US 9824035

Analysis of U.S. Patent No. 9,824,035

Date of Analysis: May 13, 2026

This report provides a summary of United States Patent No. 9,824,035, including its bibliographic details and a plain-language explanation of its independent claims.

Bibliographic Information:

• Title: Memory module with timing-controlled data paths in distributed data buffers
• Assignee: Netlist, Inc.
• Inventors: Hyun Lee, Jayesh R. Bhakta
• Filing Date: February 7, 2017
• Issue Date: November 21, 2017
• Abstract: A memory module is operatable in a memory system with a memory controller. The memory module comprises a module control device mounted on the module board to receive command signals from the memory controller and to output module command signals and module control signals, and memory devices mounted on the module board to perform a first memory operation in response to the module command signals. The memory module further comprises a plurality of buffer circuits distributed across a surface of the module board.

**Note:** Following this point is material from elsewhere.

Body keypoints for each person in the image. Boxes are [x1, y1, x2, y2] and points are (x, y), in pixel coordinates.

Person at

Each respective buffer circuit is associated with a respective set of the memory devices and includes logic that is configured to obtain timing information based on signals received by the each respective buffer circuit during a second memory operation prior to the first memory operation and to control timing of the data and strobe signals through the each respective buffer circuit in accordance with the timing information.

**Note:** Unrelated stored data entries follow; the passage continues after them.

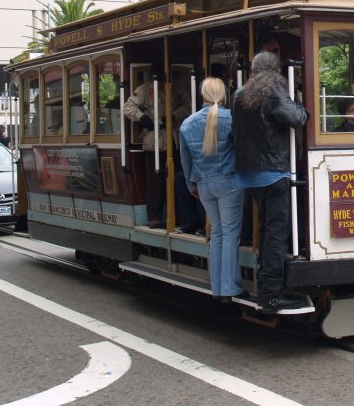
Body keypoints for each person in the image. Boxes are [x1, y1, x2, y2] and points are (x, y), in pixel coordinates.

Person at [231, 51, 309, 314]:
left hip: (249, 173)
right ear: (276, 71)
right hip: (274, 173)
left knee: (266, 231)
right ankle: (271, 297)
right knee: (276, 234)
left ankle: (266, 287)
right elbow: (297, 118)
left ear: (253, 71)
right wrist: (300, 103)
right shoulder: (273, 93)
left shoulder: (239, 95)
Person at [179, 77, 244, 299]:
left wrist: (191, 184)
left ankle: (217, 286)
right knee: (230, 234)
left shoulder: (187, 123)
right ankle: (229, 287)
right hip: (229, 182)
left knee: (216, 233)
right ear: (224, 95)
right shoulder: (231, 118)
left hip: (203, 184)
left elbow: (185, 160)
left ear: (203, 95)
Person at [124, 63, 189, 228]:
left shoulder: (175, 88)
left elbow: (187, 106)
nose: (161, 81)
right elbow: (128, 107)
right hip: (154, 142)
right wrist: (142, 118)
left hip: (173, 140)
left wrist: (173, 116)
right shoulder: (144, 89)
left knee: (176, 179)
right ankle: (154, 216)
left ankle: (178, 214)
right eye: (158, 78)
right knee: (155, 181)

Litigation Status: A search of the U.S. Court of Appeals for the Federal Circuit (CAFC) dockets for 2026 did not reveal any pending cases specifically citing U.S. Patent No. 9,824,035.

Plain-Language Overview of Independent Claims:

U.S. Patent No. 9,824,035 has two independent claims: claim 1 and claim 15.

Claim 1: A Memory Module with Intelligent Buffer Circuits

This claim describes a memory module, such as a RAM stick, designed to work with a computer's memory controller. The key components are:

• A module control device: This chip on the memory module receives commands from the main memory controller.
• Memory devices: These are the standard memory chips (like DRAM) that store data.
• Distributed buffer circuits: These are special-purpose chips, also called isolation devices, placed on the module. Each buffer is responsible for managing a specific group of memory devices.

The core innovation is that each buffer circuit has its own logic. This logic allows the buffer to:

1. Learn Timing: During one type of memory operation (e.g., a "write" operation), the buffer circuit measures and records timing information about the signals it receives.
2. Apply Learned Timing: During a subsequent, different memory operation (e.g., a "read" operation), the buffer uses this stored timing information to precisely control the timing of data and strobe signals passing through it.

In essence, the buffer circuits are "smart" and can adapt to the specific timing characteristics of the system they are in, which helps to ensure reliable data transfer, especially at high speeds. This is particularly useful in systems where the physical distance from the controller to different memory chips can cause timing variations.

Claim 15: A Method for Operating a Memory Module

This claim outlines the process carried out by the memory module described in Claim 1. The method involves these steps:

1. Receiving Signals: A buffer circuit on the memory module receives module control signals from the module's control device and also receives a data strobe signal directly from the main system memory controller.
2. Determining a Time Interval: The buffer circuit measures the time difference between when it receives the module control signal and when the data strobe signal arrives from the system's memory controller during a write operation.
3. Generating a Delay Value: Based on this measured time interval, the buffer circuit creates a delay value.
4. Applying the Delay: The buffer circuit then receives data from the memory chips (a read operation). It uses the previously calculated delay value to adjust the timing of this outgoing read data before sending it back to the system's memory controller.

This method allows the memory module to self-calibrate its timing. By observing the timing of incoming write commands and data, it can precisely control the timing of outgoing read data to ensure it arrives at the memory controller at the expected moment, thus maintaining system stability and performance.